GIVEN TASK 1 =
Name every person mentioned in the timeline below.

EXCERPT =

+++

Historians would later term this phenomenon "The Cult of Domesticity."
- 1821
-
Emma Hart Willard founds the Troy Female Seminary in New
York--the first endowed school for girls.
- 1833
-
Oberlin College becomes the first coeducational college
in the United States. In 1841, Oberlin awards the first academic degrees
to three women. Early graduates include Lucy Stone and Antoinette Brown.
- 1836
-
Sarah Grimké begins her speaking career as an
abolitionist and a women's rights advocate. She is eventually silenced
by male abolitionists who consider her public speaking a liability.
- 1837
-
The first National Female Anti-Slavery Society convention
meets in New York City. Eighty-one delegates from twelve states attend.

+++

GIVEN TASK 2 =
Echo the entries from the line holding "phylum: Basidiomycota" through the final line of the entries, both ends included, and omit the pictures.

RECORDS SUPPLIED =
+++

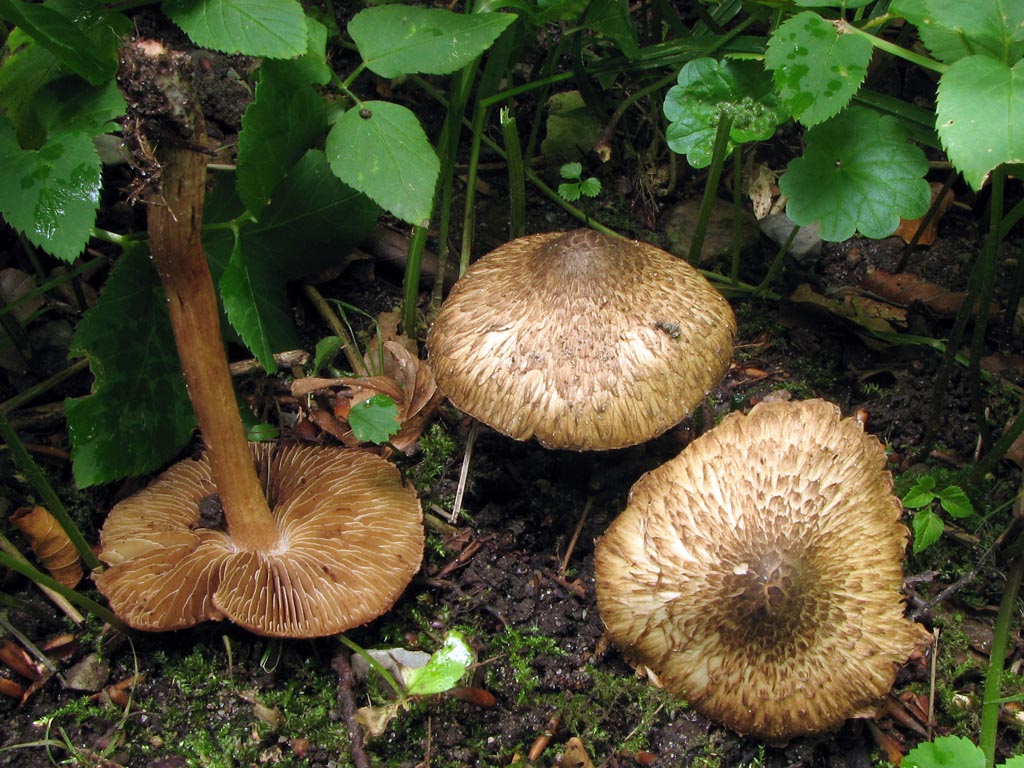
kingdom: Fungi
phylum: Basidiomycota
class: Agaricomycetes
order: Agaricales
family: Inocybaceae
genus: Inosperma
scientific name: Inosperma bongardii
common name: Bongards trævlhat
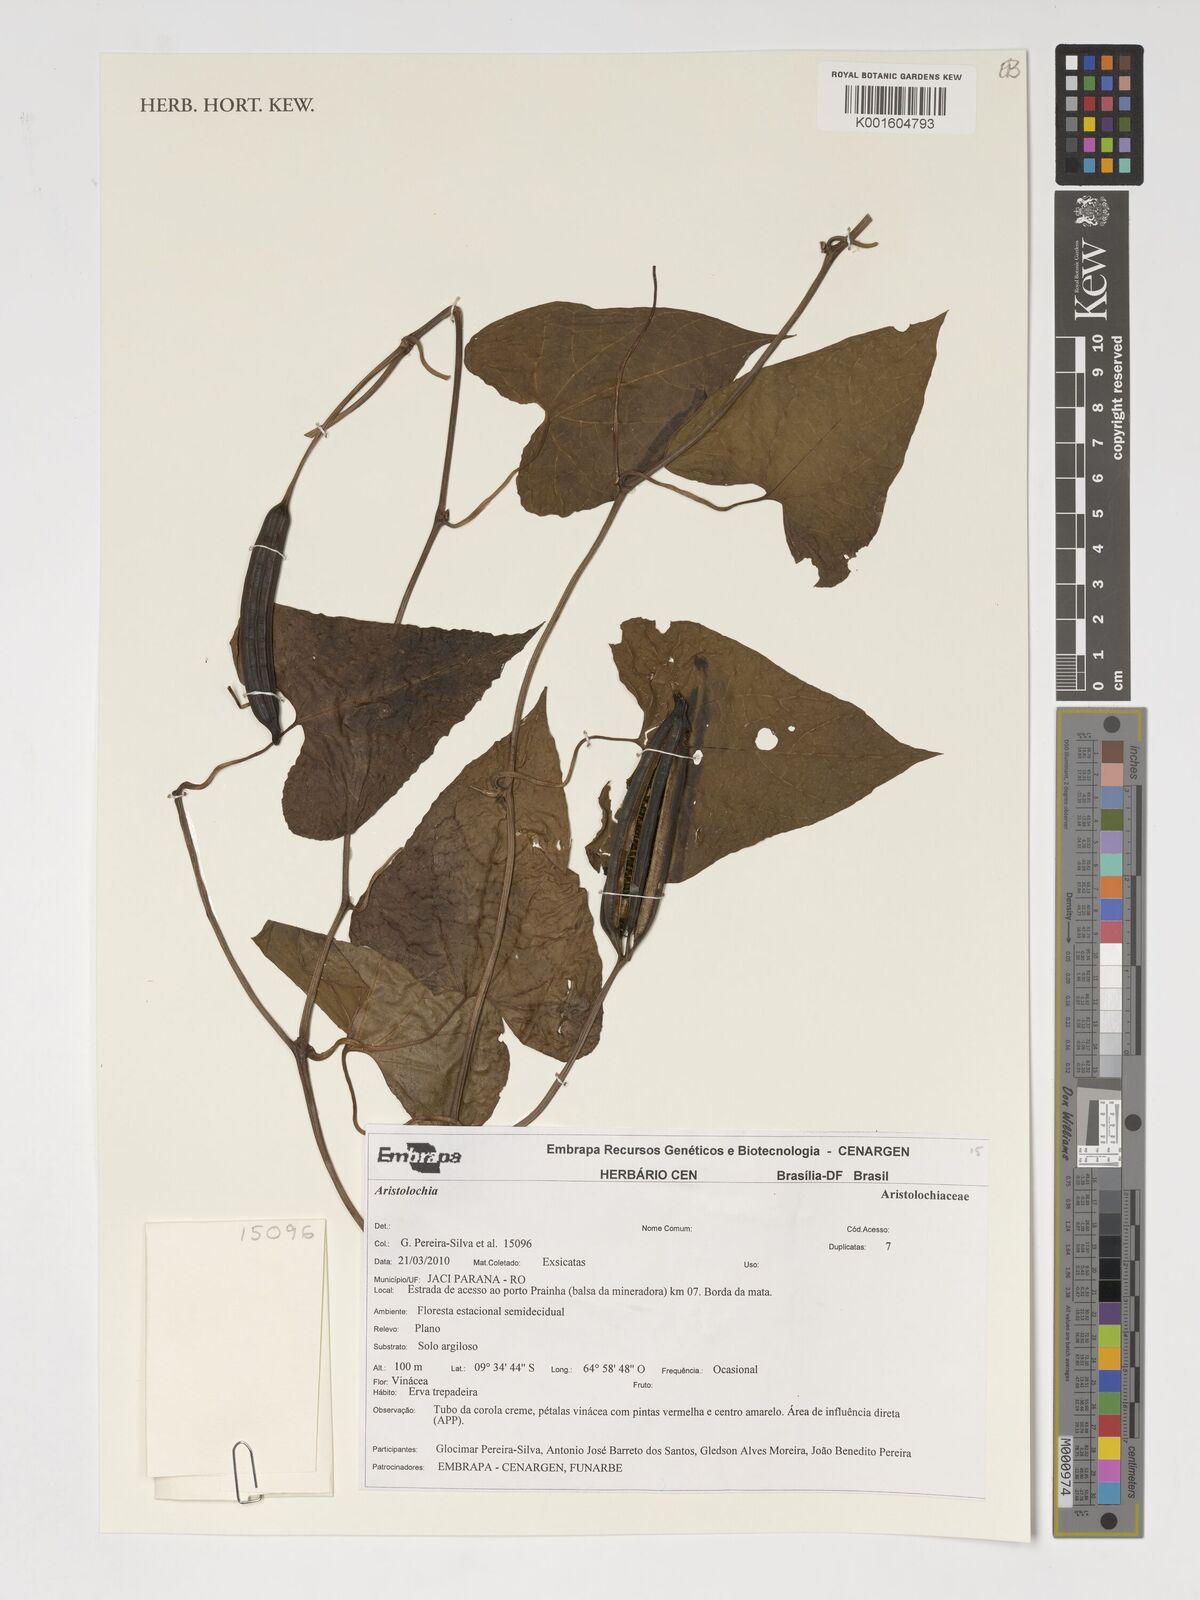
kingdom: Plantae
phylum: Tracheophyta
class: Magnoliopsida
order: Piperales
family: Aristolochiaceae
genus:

+++

WORKED SOLUTION 1 =
Emma Hart Willard, Lucy Stone, Antoinette Brown, Sarah Grimké

WORKED SOLUTION 2 =
phylum: Basidiomycota
class: Agaricomycetes
order: Agaricales
family: Inocybaceae
genus: Inosperma
scientific name: Inosperma bongardii
common name: Bongards trævlhat
kingdom: Plantae
phylum: Tracheophyta
class: Magnoliopsida
order: Piperales
family: Aristolochiaceae
genus:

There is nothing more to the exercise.